What brought me into the grey world was Skype. Since joining Tom's, I have been using Skype as the main means of communicating with my staff across Europe and the US. (Well, it IS our corporate standard.) It is a wonderful application when it works, and perplexing and annoying when it doesn't. For those of you that haven't had the opportunity to use it yet, it is an IM client and a voice communications system rolled into one. Like any good IM client, you have presence detection (you can see when someone is online and ready to talk or text chat with you). Unlike the commercial services from AOL, Microsoft, and Yahoo, the list of your "buddies" isn't maintained by the network but kept on your individual PC. This means that if you use more than one machine to communicate, you will have to Skype yourself and send your buddies list to the other PCs. But this is a minor annoyance.

The voice quality is superb. For talking to people halfway across the world, they sound like they are in the next room. And it works with relative ease with my little laptop, and even on my home Mac. It doesn't interoperate with other IM networks (that is the bad news), but it does a great job of penetrating corporate firewalls and routing around network problems (good for me, bad for most network administrators who are trying to deal with it). This is why it is a grey app.

Skype is the fastest growing Internet-based communications application in history. They have reached more than 70 million users in a year, when other IM products took five or more years to get to this population. "Skype me" has become a verb, I am sorry to admit.

So what's the problem? Well, there are two things at work here. First, because Skype is so facile at getting through network blockades, it has become a disease vector for virus writers to use to infect corporate networks. Over the past couple of weeks, several IM-based attacks (not just using Skype, but all kinds of IM products) have wreaked havoc on various commercial networks. Second, because the user population is growing so quickly, it is becoming more useful as more people join up, making it more of an opportunity for the bad guys to exploit. What this means is that corporate IT admins are having fits trying to contain it. The problem with these attacks is that you are more likely to click on a URL coming from one of your buddies via IM than from email, because you have already authenticated their identity and established some level of trust.

Yet trusting an IM screen name is somewhat misplaced.
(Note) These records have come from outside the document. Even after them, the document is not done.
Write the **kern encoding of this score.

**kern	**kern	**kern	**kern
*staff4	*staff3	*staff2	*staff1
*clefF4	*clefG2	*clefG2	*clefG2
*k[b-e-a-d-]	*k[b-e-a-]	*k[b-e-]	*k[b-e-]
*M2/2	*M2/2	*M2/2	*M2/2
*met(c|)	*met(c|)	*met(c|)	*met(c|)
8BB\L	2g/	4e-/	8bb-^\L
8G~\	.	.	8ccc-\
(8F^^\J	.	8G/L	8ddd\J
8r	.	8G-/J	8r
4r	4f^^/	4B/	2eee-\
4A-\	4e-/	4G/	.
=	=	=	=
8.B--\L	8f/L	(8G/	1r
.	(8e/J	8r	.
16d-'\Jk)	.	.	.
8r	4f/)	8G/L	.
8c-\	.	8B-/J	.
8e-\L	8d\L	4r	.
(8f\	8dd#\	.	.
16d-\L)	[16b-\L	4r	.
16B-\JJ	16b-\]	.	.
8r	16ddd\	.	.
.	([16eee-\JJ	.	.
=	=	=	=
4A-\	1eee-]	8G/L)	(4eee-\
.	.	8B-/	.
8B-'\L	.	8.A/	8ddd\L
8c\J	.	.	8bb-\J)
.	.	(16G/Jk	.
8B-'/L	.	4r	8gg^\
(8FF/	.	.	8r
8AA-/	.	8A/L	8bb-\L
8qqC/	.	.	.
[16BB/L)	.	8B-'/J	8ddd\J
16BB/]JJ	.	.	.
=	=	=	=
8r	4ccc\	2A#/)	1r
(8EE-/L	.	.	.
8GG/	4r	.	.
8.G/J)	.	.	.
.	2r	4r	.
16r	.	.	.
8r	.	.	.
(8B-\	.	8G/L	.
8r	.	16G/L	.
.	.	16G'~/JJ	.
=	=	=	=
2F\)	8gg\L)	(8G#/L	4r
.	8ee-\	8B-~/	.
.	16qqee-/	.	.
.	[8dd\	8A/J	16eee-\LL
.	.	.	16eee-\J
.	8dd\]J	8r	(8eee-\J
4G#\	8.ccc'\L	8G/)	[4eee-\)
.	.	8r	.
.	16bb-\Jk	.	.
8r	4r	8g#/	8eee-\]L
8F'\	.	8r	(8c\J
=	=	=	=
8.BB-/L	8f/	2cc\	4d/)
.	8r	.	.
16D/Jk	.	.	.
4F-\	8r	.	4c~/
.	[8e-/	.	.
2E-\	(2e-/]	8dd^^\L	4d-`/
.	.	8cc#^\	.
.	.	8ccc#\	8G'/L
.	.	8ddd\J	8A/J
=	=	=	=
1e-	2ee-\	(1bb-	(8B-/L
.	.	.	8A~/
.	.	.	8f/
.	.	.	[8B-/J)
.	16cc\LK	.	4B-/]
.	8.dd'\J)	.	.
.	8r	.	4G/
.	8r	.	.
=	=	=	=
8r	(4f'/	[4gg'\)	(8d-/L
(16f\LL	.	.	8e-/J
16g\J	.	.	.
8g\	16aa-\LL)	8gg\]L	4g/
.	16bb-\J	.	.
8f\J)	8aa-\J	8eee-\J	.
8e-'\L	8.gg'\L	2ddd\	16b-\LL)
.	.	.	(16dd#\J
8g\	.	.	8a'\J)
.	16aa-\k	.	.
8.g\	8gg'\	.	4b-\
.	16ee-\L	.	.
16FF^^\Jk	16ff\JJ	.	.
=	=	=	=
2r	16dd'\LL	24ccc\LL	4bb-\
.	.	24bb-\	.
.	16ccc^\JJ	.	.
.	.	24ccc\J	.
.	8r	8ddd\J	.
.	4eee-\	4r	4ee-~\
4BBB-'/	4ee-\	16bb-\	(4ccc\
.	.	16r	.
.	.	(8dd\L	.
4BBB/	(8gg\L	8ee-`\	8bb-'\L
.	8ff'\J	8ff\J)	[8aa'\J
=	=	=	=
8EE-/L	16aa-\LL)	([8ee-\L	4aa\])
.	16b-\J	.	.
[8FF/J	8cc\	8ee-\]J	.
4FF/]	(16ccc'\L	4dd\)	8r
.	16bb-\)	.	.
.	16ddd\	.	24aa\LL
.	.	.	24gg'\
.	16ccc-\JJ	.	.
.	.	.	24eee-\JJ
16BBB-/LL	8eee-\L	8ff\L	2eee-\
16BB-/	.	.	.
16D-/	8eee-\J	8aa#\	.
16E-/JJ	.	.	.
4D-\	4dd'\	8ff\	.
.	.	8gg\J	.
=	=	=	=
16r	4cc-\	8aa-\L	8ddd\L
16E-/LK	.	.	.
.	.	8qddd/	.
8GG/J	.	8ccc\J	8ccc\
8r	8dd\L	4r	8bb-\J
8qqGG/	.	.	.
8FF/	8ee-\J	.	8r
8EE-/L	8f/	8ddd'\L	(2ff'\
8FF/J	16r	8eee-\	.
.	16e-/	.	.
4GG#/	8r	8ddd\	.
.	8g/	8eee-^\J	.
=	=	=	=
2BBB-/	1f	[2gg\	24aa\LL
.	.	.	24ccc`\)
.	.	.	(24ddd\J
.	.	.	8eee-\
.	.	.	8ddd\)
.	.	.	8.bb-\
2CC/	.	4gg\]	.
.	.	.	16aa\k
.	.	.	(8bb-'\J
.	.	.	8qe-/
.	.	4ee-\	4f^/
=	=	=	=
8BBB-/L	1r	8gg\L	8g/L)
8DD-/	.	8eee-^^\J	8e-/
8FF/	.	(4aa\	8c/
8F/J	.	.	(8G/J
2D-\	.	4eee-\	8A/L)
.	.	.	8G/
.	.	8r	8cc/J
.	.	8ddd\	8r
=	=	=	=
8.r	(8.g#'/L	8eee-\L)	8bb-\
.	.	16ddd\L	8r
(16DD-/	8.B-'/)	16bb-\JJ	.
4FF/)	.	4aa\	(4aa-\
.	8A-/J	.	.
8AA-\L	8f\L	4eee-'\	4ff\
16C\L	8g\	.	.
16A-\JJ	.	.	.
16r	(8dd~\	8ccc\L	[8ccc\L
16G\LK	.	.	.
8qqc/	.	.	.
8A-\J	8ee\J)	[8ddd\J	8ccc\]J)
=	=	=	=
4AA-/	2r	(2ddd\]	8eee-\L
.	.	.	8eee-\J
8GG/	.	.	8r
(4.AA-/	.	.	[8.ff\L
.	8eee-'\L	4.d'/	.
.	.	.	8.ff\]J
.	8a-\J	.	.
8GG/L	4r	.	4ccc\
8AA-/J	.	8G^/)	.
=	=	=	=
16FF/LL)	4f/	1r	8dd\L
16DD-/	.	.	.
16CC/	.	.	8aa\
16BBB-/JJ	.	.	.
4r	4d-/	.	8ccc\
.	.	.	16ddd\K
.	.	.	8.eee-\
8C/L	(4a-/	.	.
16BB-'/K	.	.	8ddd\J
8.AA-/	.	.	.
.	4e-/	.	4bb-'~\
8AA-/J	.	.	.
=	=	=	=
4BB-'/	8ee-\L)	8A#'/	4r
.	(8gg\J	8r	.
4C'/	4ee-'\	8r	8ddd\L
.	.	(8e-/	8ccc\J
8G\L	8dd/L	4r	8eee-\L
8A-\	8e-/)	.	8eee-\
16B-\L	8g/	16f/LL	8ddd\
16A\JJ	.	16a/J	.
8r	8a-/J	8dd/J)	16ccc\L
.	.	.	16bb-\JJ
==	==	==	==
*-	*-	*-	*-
I can remember plenty of times that I started conversations with my buddies, only to find out that someone else was using their screen name. There really isn't a lot of security behind the system: all it takes is to know someone's password.

So what to do? Banishment of all IM and Skype doesn't work. Blocking the app doesn't work. Setting up a Skype proxy server isn't yet technically available - there are such things for AOL and MSN. You just have to deal with it, I guess. At the RSA show, the panel offered several lukewarm suggestions (such as using their own security software that they just happen to have handy in a nearby booth), but nothing to really stem the tide. In the meantime, I do the best I can: keep my firewall and anti-virus software up to date, and hope that my grey network doesn't go completely black on me one day.